● Estratto della pagina
++++++++++

Pro o contro Osama, è scontro tra i sunniti

La rivendicazione dell’attentato al parlamento iracheno giunta da al Qaeda potrebbe infiammare ulteriormente il dibattito in corso tra le organizzazioni armate sui rapporti da tenere con lo «Stato islamico in Iraq», la coalizione (annunciata lo scorso ottobre) di 11 formazioni armate guidate dall’«emiro dei credenti», Abu Omar al-Baghdadi, che rappresenta Osama bin Laden nella terra del Tigri e dell’Eufrate. Negli ultimi mesi la galassia dei movimenti armati che combattono l’occupazione americana e il governo di Nuri al-Maliki ha visto scissioni e separazioni, segnate talvolta da brutali regolamenti di conti, in conseguenza delle discussioni sui rapporti con lo «Stato islamico in Iraq» che, da parte sua, continua a colpire anche la popolazione civile e non esita a vendicarsi con quelle fazioni che non accettano di allearsi. Le Brigate della Rivoluzione del 1920, si sono spaccate dando vita a due gruppi: il primo ha conservato il nome dell’organizzazione, il secondo ha scelto quello di Hamas-Iraq. Lo scorso 27 marzo il leader delle Brigate, Harith Dhahir al-Dari, nipote dello sceicco Harith al-Dari, leader del Consiglio sunnita degli Ulema, è stato assassinato da militanti di al Qaeda perché aveva avviato contatti con il governo, versione seccamente smentita dal suo clan familiare. Sarebbe invece stato giustiziato perché aveva respinto l’idea di un’alleanza con al Qaeda. Hamas-Iraq invece ha preso nettamente le distanza da Abu Omar Al-Baghdadi e sembra orientarsi per una attività sempre più politica e meno militare.

++++++++++

● Dati disponibili
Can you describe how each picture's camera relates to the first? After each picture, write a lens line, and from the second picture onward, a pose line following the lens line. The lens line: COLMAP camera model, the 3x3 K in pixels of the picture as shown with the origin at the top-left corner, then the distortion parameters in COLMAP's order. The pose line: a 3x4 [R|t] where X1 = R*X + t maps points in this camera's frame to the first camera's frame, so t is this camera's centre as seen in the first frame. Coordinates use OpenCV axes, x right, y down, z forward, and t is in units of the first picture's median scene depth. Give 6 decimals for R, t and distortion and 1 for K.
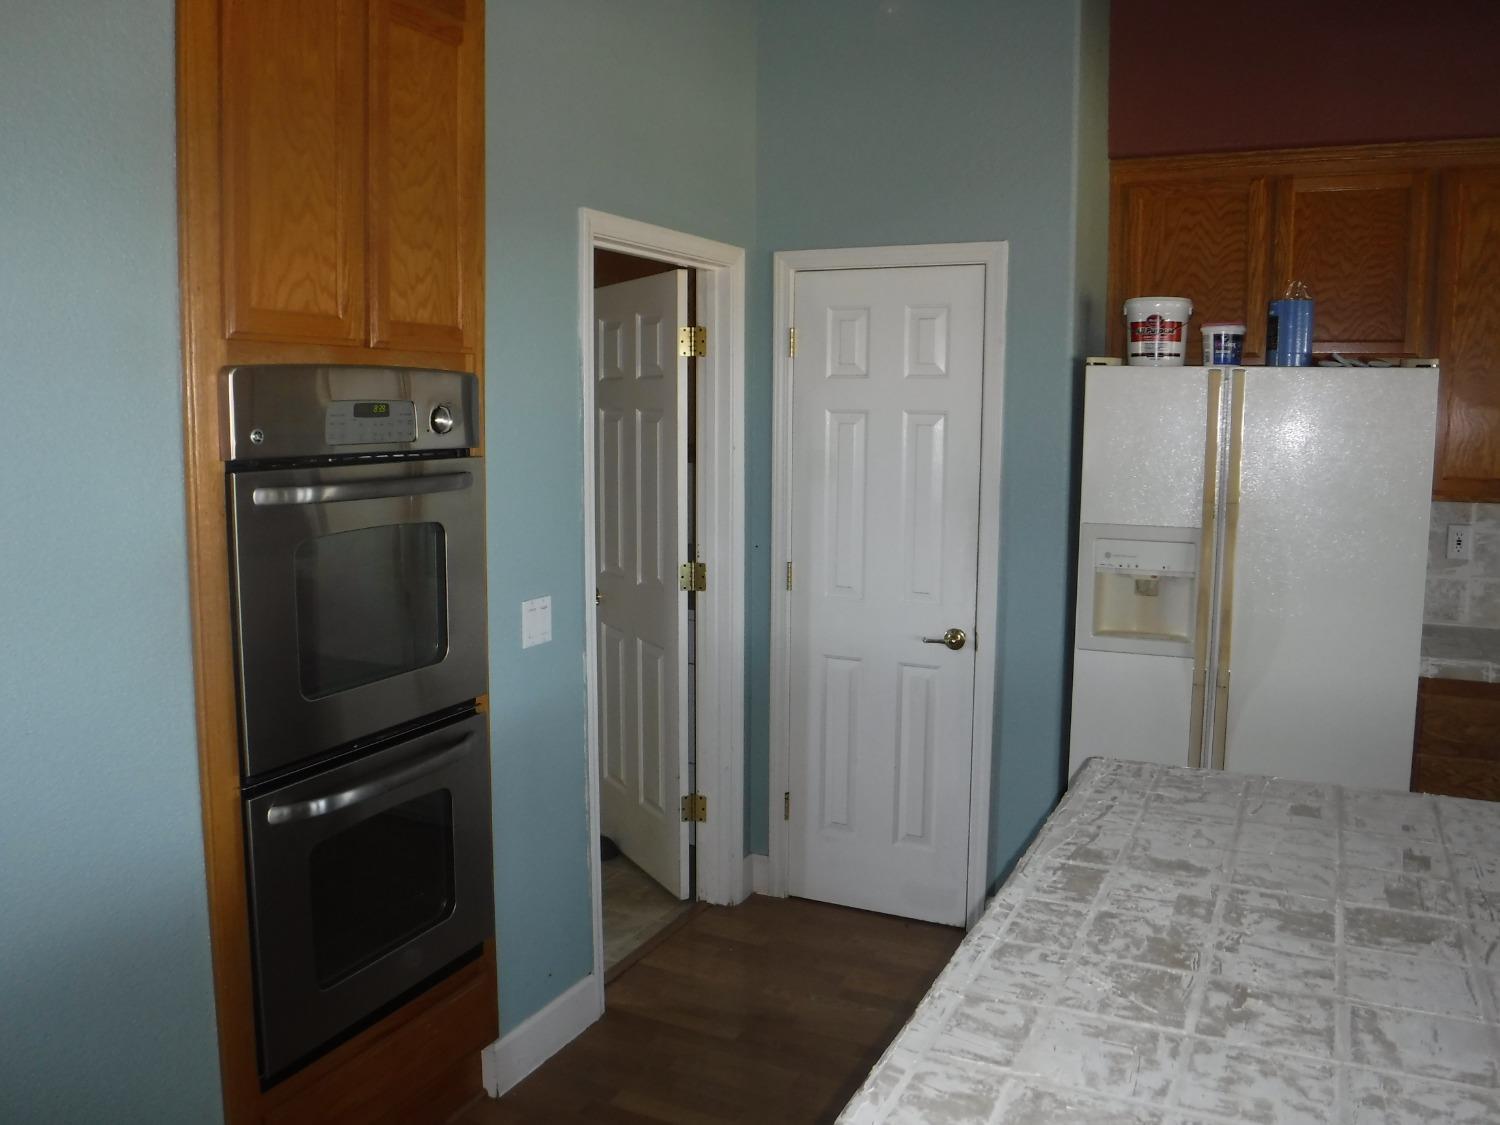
lens RADIAL K [[1230.8, 0, 726.3], [0, 1230.8, 528.7], [0, 0, 1]] dist [-0.101536, 0.034200]
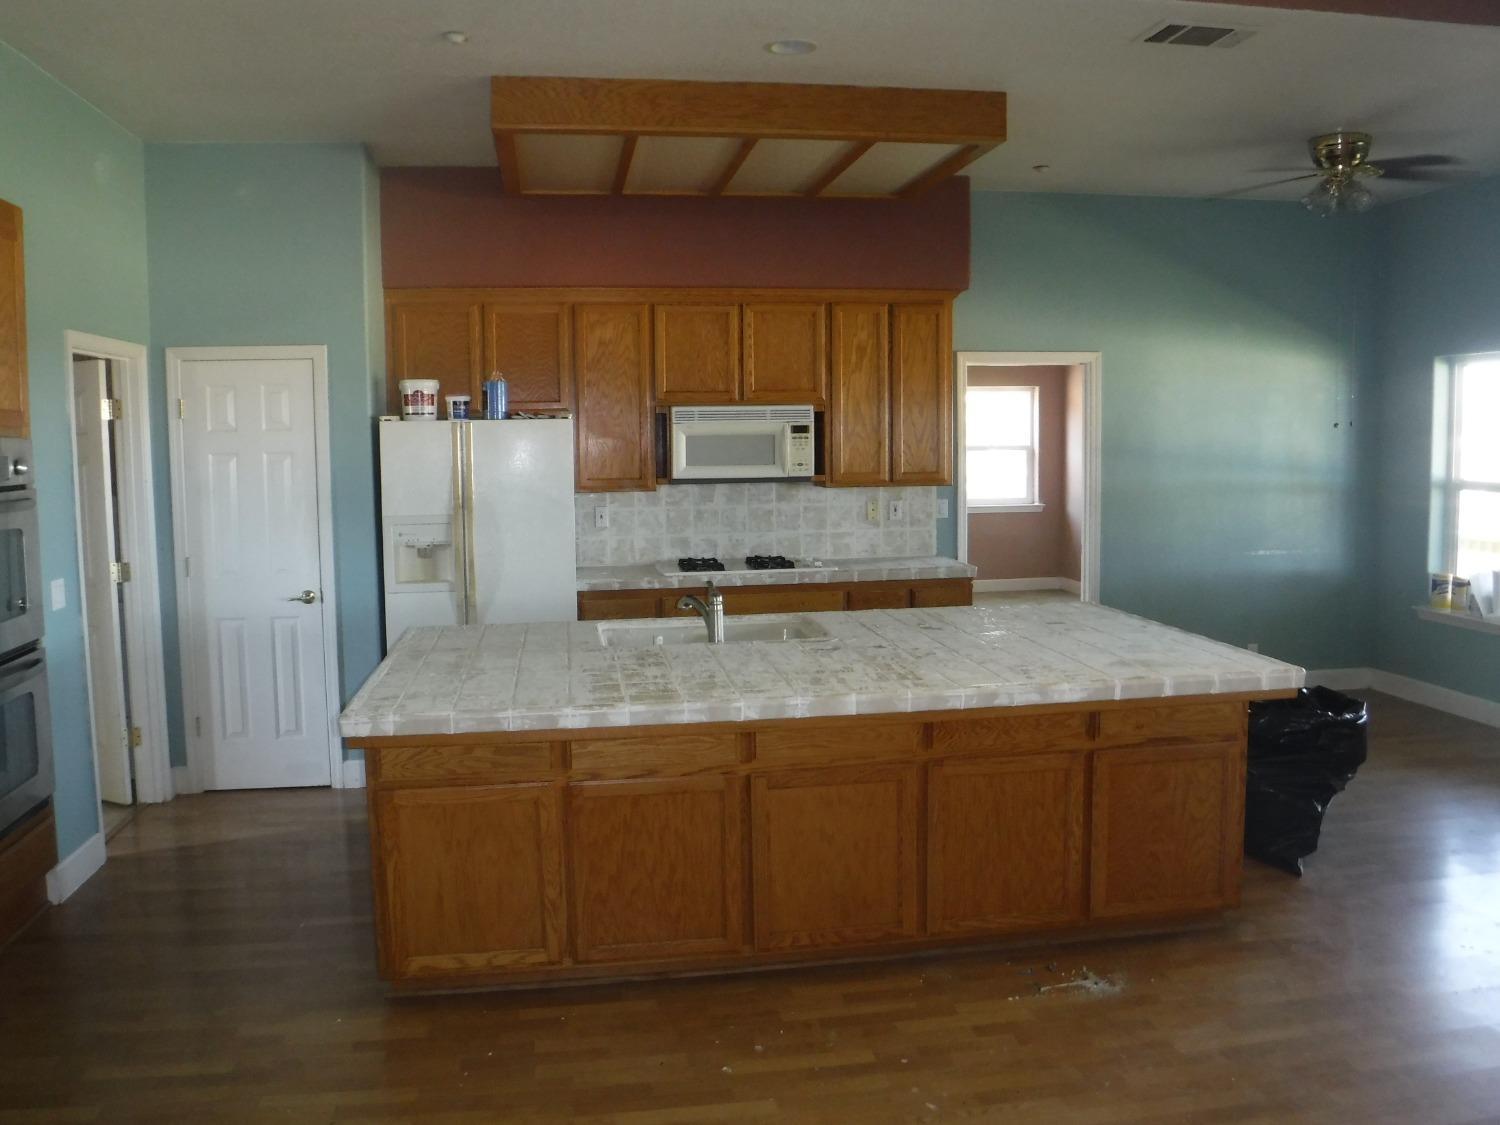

++++++++++

● Istruzioni
**a.** Quali persone sono nominate nell'articolo sui gruppi armati sunniti in Iraq? Elencale tutte.
**b.** Rispondi a queste domande sull'articolo sui gruppi armati sunniti in Iraq.
(i) Quando è stata annunciata la coalizione «Stato islamico in Iraq»?
(ii) In che data è stato assassinato Harith Dhahir al-Dari?
(iii) Quali sono i due gruppi nati dalla spaccatura delle Brigate della Rivoluzione del 1920?
**c.** Continua l'articolo sui gruppi armati sunniti in Iraq a partire dalla sua ultima frase.

● Risposte
**a.**
Abu Omar al-Baghdadi
Osama bin Laden
Nuri al-Maliki
Harith Dhahir al-Dari
Harith al-Dari

**b.**
(i) Lo scorso ottobre.
(ii) Il 27 marzo.
(iii) Le Brigate della Rivoluzione del 1920, che hanno conservato il nome, e Hamas-Iraq.

**c.**
Ad attaccare frontalmente lo Stato islamico in Iraq sono stati l’Esercito islamico – una delle organizzazioni più importanti della resistenza irachena -, ex militanti e funzionari del partito Baath nonché alcuni clan familiari sunniti che fanno parte del Consiglio della Salvezza di Al-Anbar. In un lungo comunicato apparso sul suo sito, l’Esercito islamico ha accusato al Qaeda di aver assassinato alcuni dei suoi militanti e di essere dietro i tentativi di diffamazione che «alcuni elementi rivolgono ai combattenti islamici». Ha inoltre denunciato uccisioni indiscriminate di civili e furti in abitazioni private commessi da militanti di al Qaeda. Soprattutto ha negato che lo Stato islamico in Iraq rappresenti oggi l’organizzazione più ampia schierata contro Stati uniti e governo iracheno. «Al-Qaeda si affanna a scomunicare tanti musulmani e a definirli apostati…il suo leader Osama bin Laden deve agire immediatamente per mettere fine a queste menzogne e indirizzare i suoi uomini su di un sentiero diverso», era scritto nel comunicato apparso in rete. Secondo l’esperta di radicalismo islamico Lydia Khalil «è significativo che l’Esercito islamico, dopo aver taciuto per lungo tempo le differenze con al Qaeda, abbia ora scelto di renderle note all’opinione pubblica irachena e di difendere le sue posizioni politiche». Khalil sostiene che l’Esercito islamico pur non abbandonando la resistenza armata contro l’occupazione statunitense, stia allo stesso valutando con attenzione varie «opzioni politiche» e per questo ha stretto un’alleanza contro al-Qaeda con le Brigate Omar e l’Esercito di al-Rashidin. Anche molti militanti dell’ex Baath di recente si sono schierati apertamente contro lo Stato islamico in Iraq. Un loro portavoce, Abu Mohammed, in una intervista dello scorso 18 marzo ad al-Jazeera, ha condannato al-Qaeda «la cui dottrina, azione e visione – ha affermato – contrasta da quella del Baath e di altre forze della resistenza irachena».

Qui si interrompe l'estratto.